___ The input
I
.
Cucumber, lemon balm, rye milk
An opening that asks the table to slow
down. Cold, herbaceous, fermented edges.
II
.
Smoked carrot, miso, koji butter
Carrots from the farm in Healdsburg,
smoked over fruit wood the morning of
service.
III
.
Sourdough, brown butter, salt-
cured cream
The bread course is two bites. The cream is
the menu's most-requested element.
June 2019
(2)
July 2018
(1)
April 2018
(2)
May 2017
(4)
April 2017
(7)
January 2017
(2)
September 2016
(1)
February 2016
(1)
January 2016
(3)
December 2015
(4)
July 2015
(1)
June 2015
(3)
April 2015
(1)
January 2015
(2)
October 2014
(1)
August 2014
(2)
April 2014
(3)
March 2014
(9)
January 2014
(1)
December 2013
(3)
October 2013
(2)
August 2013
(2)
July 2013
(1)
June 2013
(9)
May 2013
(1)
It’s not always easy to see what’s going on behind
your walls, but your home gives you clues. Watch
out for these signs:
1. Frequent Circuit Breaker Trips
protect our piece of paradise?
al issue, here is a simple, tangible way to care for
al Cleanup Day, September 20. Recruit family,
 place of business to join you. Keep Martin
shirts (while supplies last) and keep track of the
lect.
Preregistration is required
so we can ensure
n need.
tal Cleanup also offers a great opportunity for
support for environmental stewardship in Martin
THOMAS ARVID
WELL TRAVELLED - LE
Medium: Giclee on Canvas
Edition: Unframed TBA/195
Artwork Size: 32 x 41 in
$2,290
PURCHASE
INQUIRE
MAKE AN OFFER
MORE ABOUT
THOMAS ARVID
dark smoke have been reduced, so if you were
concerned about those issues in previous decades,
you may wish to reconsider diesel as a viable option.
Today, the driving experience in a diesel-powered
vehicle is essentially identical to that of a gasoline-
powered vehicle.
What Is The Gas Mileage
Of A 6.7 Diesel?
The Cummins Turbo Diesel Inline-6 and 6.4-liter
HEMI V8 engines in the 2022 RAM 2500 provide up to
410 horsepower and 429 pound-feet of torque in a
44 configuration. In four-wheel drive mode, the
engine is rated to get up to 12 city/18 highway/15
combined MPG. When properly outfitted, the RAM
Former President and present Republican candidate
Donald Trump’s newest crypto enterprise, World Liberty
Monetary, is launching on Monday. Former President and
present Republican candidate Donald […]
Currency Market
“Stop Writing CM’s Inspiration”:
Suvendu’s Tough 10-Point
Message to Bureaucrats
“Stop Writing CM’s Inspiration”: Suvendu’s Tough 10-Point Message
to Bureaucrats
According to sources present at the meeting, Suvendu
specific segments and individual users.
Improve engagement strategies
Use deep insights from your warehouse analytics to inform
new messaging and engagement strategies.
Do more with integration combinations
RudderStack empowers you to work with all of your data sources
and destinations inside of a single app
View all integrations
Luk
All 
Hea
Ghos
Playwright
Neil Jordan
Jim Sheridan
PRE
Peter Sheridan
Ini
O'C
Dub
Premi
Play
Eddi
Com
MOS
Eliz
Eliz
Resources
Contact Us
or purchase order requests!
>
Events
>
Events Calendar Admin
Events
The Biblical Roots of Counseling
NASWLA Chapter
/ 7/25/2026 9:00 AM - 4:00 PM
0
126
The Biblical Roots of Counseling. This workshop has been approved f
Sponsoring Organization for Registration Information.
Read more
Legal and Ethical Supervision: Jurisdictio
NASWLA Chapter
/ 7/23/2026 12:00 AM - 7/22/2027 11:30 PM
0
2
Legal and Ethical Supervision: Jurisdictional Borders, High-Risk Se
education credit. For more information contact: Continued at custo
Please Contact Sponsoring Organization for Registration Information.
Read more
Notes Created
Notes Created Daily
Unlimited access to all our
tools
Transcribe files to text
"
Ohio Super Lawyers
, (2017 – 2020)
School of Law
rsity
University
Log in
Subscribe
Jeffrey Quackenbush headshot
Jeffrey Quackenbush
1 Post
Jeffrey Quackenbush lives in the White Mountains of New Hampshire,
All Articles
______
→ Exercise details
Among the entries above, locate the lines containing "1. Frequent Circuit Breaker Trips" and "combined MPG. When", and transcribe exactly those two lines and all lines between.

→ Solution for this task
1. Frequent Circuit Breaker Trips
protect our piece of paradise?
al issue, here is a simple, tangible way to care for
al Cleanup Day, September 20. Recruit family,
 place of business to join you. Keep Martin
shirts (while supplies last) and keep track of the
lect.
Preregistration is required
so we can ensure
n need.
tal Cleanup also offers a great opportunity for
support for environmental stewardship in Martin
THOMAS ARVID
WELL TRAVELLED - LE
Medium: Giclee on Canvas
Edition: Unframed TBA/195
Artwork Size: 32 x 41 in
$2,290
PURCHASE
INQUIRE
MAKE AN OFFER
MORE ABOUT
THOMAS ARVID
dark smoke have been reduced, so if you were
concerned about those issues in previous decades,
you may wish to reconsider diesel as a viable option.
Today, the driving experience in a diesel-powered
vehicle is essentially identical to that of a gasoline-
powered vehicle.
What Is The Gas Mileage
Of A 6.7 Diesel?
The Cummins Turbo Diesel Inline-6 and 6.4-liter
HEMI V8 engines in the 2022 RAM 2500 provide up to
410 horsepower and 429 pound-feet of torque in a
44 configuration. In four-wheel drive mode, the
engine is rated to get up to 12 city/18 highway/15
combined MPG. When properly outfitted, the RAM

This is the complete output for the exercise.